WORK REQUIRED: Where the word "Korea" occurs in a line of the listing, please copy the line.

PROVIDED MATERIAL:
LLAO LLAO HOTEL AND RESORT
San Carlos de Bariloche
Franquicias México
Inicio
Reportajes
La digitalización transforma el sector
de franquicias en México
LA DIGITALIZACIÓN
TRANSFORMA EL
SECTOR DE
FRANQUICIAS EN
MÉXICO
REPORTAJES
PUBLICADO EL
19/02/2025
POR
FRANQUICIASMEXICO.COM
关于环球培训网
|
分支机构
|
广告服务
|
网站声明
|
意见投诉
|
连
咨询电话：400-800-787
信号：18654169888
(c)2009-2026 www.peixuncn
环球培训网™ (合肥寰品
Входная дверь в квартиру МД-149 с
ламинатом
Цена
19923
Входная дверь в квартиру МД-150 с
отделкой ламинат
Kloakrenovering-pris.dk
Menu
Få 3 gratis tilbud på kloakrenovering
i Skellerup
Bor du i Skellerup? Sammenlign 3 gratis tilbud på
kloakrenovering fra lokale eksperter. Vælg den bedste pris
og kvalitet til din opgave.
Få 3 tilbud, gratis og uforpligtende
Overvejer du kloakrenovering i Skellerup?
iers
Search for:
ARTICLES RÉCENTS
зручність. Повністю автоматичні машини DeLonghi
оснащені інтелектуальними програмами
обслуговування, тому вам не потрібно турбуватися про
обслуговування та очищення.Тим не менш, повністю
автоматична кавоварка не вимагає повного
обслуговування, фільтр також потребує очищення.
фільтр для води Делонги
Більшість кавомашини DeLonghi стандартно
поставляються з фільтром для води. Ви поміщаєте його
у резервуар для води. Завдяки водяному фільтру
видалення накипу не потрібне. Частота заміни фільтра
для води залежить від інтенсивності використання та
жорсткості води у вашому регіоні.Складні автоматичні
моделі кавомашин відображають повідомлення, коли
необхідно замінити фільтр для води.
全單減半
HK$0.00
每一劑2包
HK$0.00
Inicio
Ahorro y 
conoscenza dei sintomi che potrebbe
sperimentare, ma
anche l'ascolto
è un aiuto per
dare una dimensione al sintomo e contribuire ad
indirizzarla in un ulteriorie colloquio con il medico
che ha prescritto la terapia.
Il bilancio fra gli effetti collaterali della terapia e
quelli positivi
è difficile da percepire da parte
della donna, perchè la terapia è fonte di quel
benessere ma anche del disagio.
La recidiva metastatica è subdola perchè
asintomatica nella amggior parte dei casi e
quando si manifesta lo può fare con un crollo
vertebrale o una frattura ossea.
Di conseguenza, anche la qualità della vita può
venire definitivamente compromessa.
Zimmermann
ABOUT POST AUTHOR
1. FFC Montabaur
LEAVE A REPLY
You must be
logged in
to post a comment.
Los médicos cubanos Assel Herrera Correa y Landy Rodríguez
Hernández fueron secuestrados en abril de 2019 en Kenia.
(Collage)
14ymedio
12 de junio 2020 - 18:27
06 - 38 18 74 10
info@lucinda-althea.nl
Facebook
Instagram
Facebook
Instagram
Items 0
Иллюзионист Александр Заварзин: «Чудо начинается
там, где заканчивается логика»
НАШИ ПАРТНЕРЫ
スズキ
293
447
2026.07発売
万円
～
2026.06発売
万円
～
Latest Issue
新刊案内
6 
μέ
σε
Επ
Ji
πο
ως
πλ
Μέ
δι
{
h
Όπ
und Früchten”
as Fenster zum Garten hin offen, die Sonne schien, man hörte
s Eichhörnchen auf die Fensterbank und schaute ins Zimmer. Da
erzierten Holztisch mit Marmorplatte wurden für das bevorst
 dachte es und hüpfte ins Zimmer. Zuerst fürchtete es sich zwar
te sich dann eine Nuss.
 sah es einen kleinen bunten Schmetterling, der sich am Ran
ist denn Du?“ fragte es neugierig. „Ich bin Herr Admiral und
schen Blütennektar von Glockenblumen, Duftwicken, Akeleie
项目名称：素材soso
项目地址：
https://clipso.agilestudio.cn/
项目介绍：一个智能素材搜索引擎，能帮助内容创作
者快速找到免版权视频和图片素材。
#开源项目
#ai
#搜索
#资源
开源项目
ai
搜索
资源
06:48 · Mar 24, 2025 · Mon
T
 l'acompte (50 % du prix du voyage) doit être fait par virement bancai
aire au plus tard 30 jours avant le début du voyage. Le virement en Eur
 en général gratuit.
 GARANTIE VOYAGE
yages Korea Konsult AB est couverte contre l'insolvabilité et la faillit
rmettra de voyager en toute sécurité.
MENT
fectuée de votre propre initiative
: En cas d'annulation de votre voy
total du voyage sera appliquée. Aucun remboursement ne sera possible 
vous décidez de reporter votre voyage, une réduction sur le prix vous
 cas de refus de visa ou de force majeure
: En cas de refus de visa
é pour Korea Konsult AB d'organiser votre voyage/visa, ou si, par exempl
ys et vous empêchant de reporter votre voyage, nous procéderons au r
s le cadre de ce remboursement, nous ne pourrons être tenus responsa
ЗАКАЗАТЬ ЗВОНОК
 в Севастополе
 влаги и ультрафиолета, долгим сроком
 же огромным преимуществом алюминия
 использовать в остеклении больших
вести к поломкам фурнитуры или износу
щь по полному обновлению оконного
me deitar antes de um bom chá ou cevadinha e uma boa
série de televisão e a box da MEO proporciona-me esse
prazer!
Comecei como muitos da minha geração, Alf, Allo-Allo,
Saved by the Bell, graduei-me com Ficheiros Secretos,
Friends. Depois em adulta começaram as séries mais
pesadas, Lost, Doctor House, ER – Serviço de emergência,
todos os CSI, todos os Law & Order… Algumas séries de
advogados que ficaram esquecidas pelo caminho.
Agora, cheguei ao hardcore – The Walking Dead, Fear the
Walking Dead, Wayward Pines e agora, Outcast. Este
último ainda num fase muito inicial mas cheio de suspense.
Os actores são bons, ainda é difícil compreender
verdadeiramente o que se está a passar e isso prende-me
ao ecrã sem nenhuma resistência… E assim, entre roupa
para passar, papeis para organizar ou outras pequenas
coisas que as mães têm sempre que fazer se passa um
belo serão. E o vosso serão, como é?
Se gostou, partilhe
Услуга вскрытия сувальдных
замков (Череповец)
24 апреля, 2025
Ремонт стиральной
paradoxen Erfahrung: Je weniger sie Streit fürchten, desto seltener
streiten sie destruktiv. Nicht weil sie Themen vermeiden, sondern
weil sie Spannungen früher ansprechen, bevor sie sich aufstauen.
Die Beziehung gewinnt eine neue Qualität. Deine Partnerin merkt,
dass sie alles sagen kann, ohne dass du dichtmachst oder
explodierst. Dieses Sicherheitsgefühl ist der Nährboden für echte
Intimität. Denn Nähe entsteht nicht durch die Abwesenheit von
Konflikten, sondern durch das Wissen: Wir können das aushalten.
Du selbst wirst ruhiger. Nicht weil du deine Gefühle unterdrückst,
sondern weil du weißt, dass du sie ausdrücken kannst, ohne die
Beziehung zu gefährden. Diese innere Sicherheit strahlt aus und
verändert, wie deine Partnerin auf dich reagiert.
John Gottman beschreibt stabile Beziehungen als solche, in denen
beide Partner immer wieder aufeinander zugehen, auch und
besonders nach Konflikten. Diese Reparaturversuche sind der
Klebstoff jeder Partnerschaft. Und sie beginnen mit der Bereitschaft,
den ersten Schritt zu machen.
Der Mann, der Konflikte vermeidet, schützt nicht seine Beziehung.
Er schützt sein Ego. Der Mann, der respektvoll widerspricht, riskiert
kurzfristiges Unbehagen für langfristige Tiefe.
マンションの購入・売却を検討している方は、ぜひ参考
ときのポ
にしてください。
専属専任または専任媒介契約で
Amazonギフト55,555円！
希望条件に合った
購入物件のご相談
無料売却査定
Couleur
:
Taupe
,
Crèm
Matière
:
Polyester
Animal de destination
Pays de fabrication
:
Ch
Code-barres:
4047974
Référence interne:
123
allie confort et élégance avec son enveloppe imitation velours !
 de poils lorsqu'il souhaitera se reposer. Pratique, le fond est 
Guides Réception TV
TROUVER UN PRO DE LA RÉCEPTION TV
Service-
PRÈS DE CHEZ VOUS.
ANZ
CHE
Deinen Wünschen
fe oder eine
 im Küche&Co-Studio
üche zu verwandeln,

SOLUTION FOR THIS TASK:
yages Korea Konsult AB est couverte contre l'insolvabilité et la faillit
é pour Korea Konsult AB d'organiser votre voyage/visa, ou si, par exempl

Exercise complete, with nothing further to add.